Wolfenbarger becomes the fourth Arkansas commit of the 2021 class, joining guard Samara Spencer (5-7) of Fort Lauderdale (Fla.) St. Thomas Aquinas guard Ashlyn Sage (6-2) of Weatherford, Okla., and post player Emrie Ellis (6-2) of Ada (Okla.) Vanoss also on board.
While Neighbors has not been as out there on social media as men's basketball coach Eric Musselman, he has enjoyed watching his videos.
“I just know this, I don't try to keep up with him,” Neighbors said. “I just stick in the lane I know - movies, baseball cards, video games and stuff like that. I think it's phenomenal. I know how much energy it requires and only somebody like him operating at a level 10 all day long can do it, so I enjoy it. It obviously brought a lot of attention to the programs, to our university, and it's tasteful.
“He never crosses the line.

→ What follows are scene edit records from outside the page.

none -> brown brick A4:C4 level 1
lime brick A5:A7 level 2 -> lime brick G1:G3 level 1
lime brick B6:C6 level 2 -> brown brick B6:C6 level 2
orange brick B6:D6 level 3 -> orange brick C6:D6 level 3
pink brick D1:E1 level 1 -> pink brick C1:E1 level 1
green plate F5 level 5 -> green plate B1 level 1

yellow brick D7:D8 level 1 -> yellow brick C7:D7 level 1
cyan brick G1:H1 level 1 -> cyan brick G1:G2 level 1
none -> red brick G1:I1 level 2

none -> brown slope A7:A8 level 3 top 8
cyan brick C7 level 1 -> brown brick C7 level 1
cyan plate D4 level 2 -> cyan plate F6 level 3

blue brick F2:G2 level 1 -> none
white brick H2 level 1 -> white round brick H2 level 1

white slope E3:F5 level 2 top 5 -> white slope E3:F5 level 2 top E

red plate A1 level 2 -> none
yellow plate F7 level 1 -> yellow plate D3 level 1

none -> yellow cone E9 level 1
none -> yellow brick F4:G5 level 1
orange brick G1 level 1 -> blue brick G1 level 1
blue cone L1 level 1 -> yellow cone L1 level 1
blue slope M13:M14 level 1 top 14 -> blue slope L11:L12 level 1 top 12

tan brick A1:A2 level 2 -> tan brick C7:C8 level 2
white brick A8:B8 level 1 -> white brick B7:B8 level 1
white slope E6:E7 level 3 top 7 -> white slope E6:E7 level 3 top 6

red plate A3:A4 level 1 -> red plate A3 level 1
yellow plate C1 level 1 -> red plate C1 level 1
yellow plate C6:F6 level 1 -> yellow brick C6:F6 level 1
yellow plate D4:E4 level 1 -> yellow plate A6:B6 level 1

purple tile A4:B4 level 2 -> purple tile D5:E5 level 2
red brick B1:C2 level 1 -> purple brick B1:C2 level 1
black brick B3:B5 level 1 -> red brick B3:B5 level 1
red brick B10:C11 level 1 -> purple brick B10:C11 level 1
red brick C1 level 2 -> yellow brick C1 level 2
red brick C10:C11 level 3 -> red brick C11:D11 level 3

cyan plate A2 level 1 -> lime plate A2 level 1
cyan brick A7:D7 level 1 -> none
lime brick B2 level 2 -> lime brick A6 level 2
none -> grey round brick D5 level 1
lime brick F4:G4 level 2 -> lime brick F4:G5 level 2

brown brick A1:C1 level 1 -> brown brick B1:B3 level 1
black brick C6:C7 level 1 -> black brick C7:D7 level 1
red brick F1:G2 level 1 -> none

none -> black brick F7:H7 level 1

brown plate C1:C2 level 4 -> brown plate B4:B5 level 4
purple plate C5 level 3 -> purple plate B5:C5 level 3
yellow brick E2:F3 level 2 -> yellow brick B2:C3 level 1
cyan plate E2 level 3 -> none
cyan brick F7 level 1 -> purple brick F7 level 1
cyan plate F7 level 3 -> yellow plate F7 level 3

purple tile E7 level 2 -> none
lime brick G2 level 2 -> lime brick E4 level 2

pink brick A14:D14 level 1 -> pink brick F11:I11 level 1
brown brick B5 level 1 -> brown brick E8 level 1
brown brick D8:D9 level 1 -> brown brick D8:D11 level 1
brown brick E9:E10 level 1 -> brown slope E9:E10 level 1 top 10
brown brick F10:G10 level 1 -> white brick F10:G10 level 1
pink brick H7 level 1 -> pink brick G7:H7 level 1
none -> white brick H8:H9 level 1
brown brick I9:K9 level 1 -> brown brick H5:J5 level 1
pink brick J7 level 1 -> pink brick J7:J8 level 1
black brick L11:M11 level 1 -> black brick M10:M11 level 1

He's never out there. All he's doing is talking about his program. He's not downplaying other people. He's not bringing other people into it. He's talking about his love and passion for his kids, for this university and for his family. Everything is done at the highest level. It's done for the right reasons.
“I follow everything. I watch everything he puts out, they put out. Sometimes we try to piggyback off of it. We do our own thing our own way, but I certainly like doing and reading and watching what they do.”